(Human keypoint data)
================================
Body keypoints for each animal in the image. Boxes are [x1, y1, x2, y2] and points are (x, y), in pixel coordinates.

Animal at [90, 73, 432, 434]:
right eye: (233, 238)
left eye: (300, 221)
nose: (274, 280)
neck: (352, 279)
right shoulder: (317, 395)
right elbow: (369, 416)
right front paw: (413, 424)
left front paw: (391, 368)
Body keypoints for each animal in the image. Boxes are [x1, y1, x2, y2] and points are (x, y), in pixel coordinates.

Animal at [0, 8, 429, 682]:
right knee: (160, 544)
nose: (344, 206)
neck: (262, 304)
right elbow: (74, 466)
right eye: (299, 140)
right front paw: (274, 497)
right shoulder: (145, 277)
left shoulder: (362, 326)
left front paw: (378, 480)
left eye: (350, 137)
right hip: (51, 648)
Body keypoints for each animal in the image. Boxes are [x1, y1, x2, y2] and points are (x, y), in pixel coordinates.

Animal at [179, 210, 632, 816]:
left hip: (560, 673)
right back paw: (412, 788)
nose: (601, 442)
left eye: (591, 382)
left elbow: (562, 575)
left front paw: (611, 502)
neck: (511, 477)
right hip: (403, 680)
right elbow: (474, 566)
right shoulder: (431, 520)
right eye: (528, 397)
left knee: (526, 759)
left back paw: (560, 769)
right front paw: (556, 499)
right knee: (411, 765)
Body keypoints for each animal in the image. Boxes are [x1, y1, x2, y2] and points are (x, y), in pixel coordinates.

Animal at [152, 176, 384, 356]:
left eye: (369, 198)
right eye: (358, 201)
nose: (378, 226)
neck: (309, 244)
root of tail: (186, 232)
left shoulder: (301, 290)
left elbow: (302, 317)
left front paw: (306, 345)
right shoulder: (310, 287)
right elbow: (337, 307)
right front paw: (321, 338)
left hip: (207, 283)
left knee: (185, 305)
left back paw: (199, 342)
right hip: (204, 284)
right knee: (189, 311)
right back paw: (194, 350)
================================
- EXERCISE DIRECTIONS: Repeat the data in full, exactly as supplied.

- ANSWER:
Body keypoints for each animal in the image. Boxes are [x1, y1, x2, y2] and points are (x, y), in pixel coordinates.

Animal at [90, 73, 432, 434]:
right eye: (233, 238)
left eye: (300, 221)
nose: (274, 280)
neck: (352, 279)
right shoulder: (317, 395)
right elbow: (369, 416)
right front paw: (413, 424)
left front paw: (391, 368)
Body keypoints for each animal in the image. Boxes are [x1, y1, x2, y2] and points are (x, y), in pixel coordinates.

Animal at [0, 8, 429, 682]:
right knee: (160, 544)
nose: (344, 206)
neck: (262, 304)
right elbow: (74, 466)
right eye: (299, 140)
right front paw: (274, 497)
right shoulder: (145, 277)
left shoulder: (362, 326)
left front paw: (378, 480)
left eye: (350, 137)
right hip: (51, 648)
Body keypoints for each animal in the image. Boxes are [x1, y1, x2, y2] and points are (x, y), in pixel coordinates.

Animal at [179, 210, 632, 816]:
left hip: (560, 673)
right back paw: (412, 788)
nose: (601, 442)
left eye: (591, 382)
left elbow: (562, 575)
left front paw: (611, 502)
neck: (511, 477)
right hip: (403, 680)
right elbow: (474, 566)
right shoulder: (431, 520)
right eye: (528, 397)
left knee: (526, 759)
left back paw: (560, 769)
right front paw: (556, 499)
right knee: (411, 765)
Body keypoints for each animal in the image. Boxes are [x1, y1, x2, y2] and points are (x, y), in pixel coordinates.

Animal at [152, 176, 384, 356]:
left eye: (369, 198)
right eye: (358, 201)
nose: (378, 226)
neck: (309, 244)
root of tail: (186, 232)
left shoulder: (301, 290)
left elbow: (302, 317)
left front paw: (306, 345)
right shoulder: (310, 287)
right elbow: (337, 307)
right front paw: (321, 338)
left hip: (207, 283)
left knee: (185, 305)
left back paw: (199, 342)
right hip: (204, 284)
right knee: (189, 311)
right back paw: (194, 350)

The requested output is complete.